Cast: Colin Farrell, Michael Keaton, Danny Devito, Eva Green
Director: Tim Burton
The tagline for the live-action version of Dumbo should be, “Disney presents Dumbo, now with 100% less racism (God that crow scene does not hold up well).” In all seriousness, Dumbo is exactly what you would expect from a live-action adaptation made by Tim Burton. Heavy on the visuals and average on the plot, Dumbo does its job through its ability to entertain the masses and bring joy to the hearts of every child who watches it. Lead by fun performances by Farrell, Keaton, and Devito, Dumbo isn’t the remake we asked for, but it might be the one we deserve.
The film follows Holt Farrior (Farrell), a World War I Veteran who has come back to work in Max Medici’s (Devito) circus. When Max buys a pregnant elephant and it gives birth to a baby elephant with huge ears, Max thinks he got ripped off until he discovers that the baby elephant can fly. When V.A. Vandevere (Keaton), a wealthy circus owner from New York, hears about the flying baby elephant, now nicknamed, “Dumbo,” he brings the crew to New York to work for him. They eventually discover Vandevere has his own selfish intentions while the rest of the group wants to reunite Dumbo with his mother. When you think of Tim Burton movies, you probably think of the stylish elements of his films such as Beetlejuice, Edward Scissorhands, or his Batman movies which capture your attention and help move the plot along. That is the case again in Dumbo as the color palates and effects are absolutely stunning. The most impressive scene comes in the later half of the movie when we see the pink elephant scene from the original film updated to today’s standards. I was never fond of the whole drunk mind-alternating angle the original film was going for, so seeing this scene used in a practical and beautiful way was a pleasant surprise. Outside of the effects, the cast seems like they’re having a blast in each of their roles.
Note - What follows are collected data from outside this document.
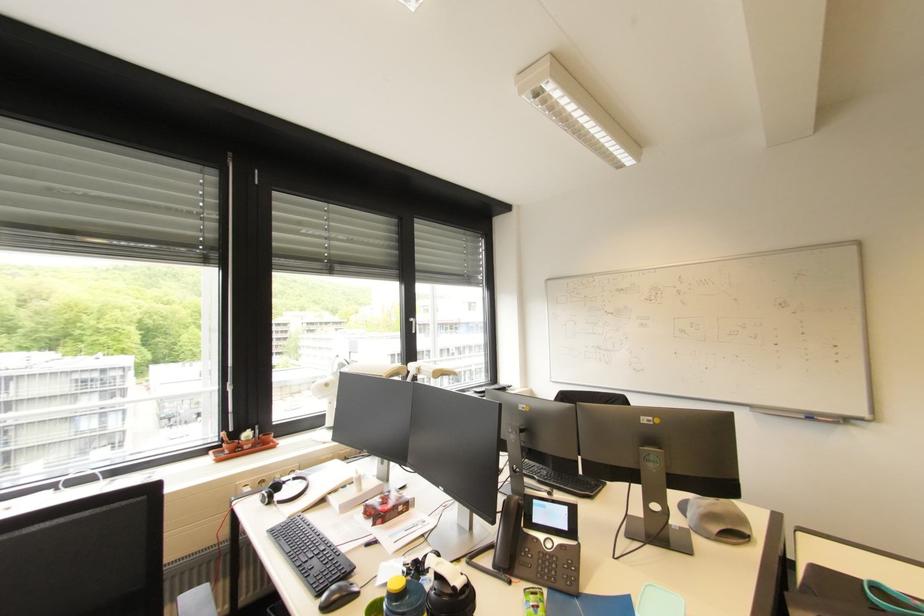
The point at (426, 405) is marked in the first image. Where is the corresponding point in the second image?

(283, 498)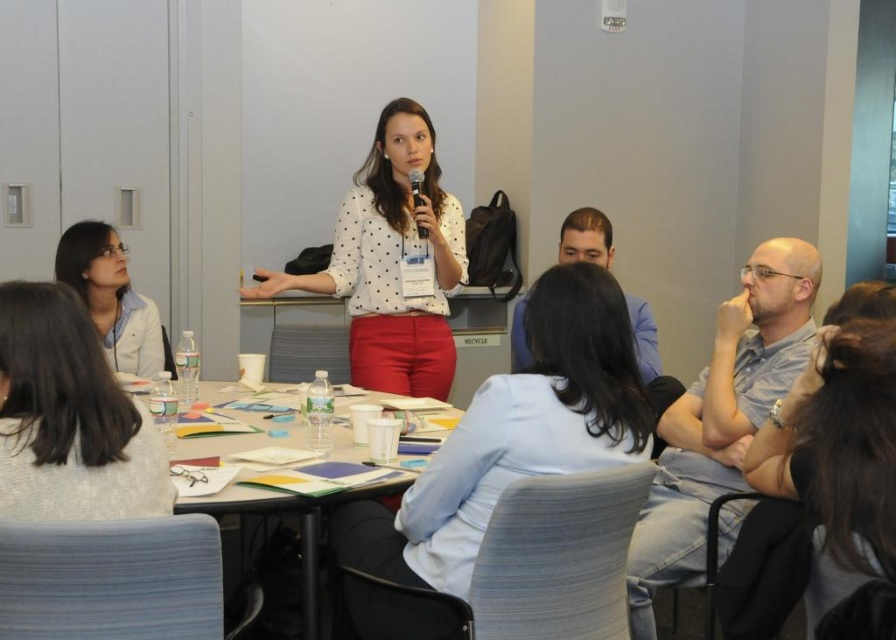
Who is lower down, gray knit sweater at lower left or matte black microphone at center?

gray knit sweater at lower left is below.

Who is more forward, (42, 305) or (420, 188)?

Point (42, 305) is more forward.

The image size is (896, 640). I want to click on gray knit sweater at lower left, so click(69, 417).

Does white dotted shirt at center have a greater width compared to matte black microphone at center?

Indeed, white dotted shirt at center has a greater width compared to matte black microphone at center.

Is white dotted shirt at center positioned at the back of matte black microphone at center?

That is False.

Where is `white dotted shirt at center`? The image size is (896, 640). white dotted shirt at center is located at coordinates (392, 260).

At what (x,y) coordinates should I click in order to perform the action: click on white dotted shirt at center. Please return your answer as a coordinate pair (x, y). The image size is (896, 640). Looking at the image, I should click on pos(392,260).

Does black plastic table at center have a lesser height compared to matte black microphone at center?

No.

The image size is (896, 640). I want to click on black plastic table at center, so click(x=299, y=525).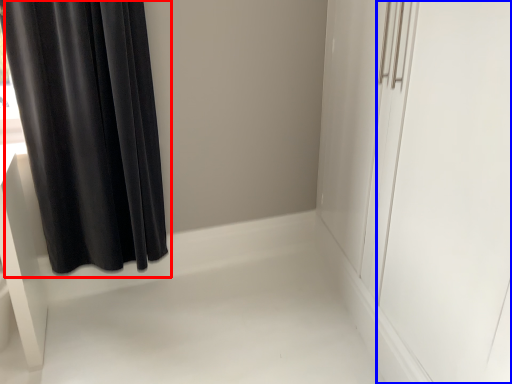
Question: Which of the following is the farthest to the observer, curtain (highlighted by a red box) or screen door (highlighted by a blue box)?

Keaton in particular gives 120% effort in a role that honestly probably would’ve been fine at about 75%. His over-the-top demeanor and eccentric behavior are hilarious within the context of the film which really makes the movie that much more enjoyable. The main change in this movie compared to its original one is the emphasis is more on the humans in this one and less on the titular character himself. This is natural for a live-action adaptation, especially since the original movie is only 64 minutes, but the human characters don’t really add anything new to the movie. Sure they’re all fine in the roles they serve and the children actors don’t weigh the film down, but the reason the original film was so well-received is that we care about Dumbo whereas in this movie he serves more as a plot device for the other characters to operate off of. I think everyone knew that this film wouldn’t be as good as the original, but Dumbo still holds its own as does the job that the Disney machine needs it to do.
Overall, Dumbo falls in line with the rest of all of the other adaptations that Disney has rolled out this decade. The acting is fun, the effects are spectacular, but it’s nothing original or unique. Looking at the lineup that Disney has for the rest of this year, I’m curious to see if they can maintain a constant stream of solid movies this year and in future years. Only time will tell, but in the meantime, Dumbo is a solid addition to the Disney lineup that can entertain almost anyone who watches it.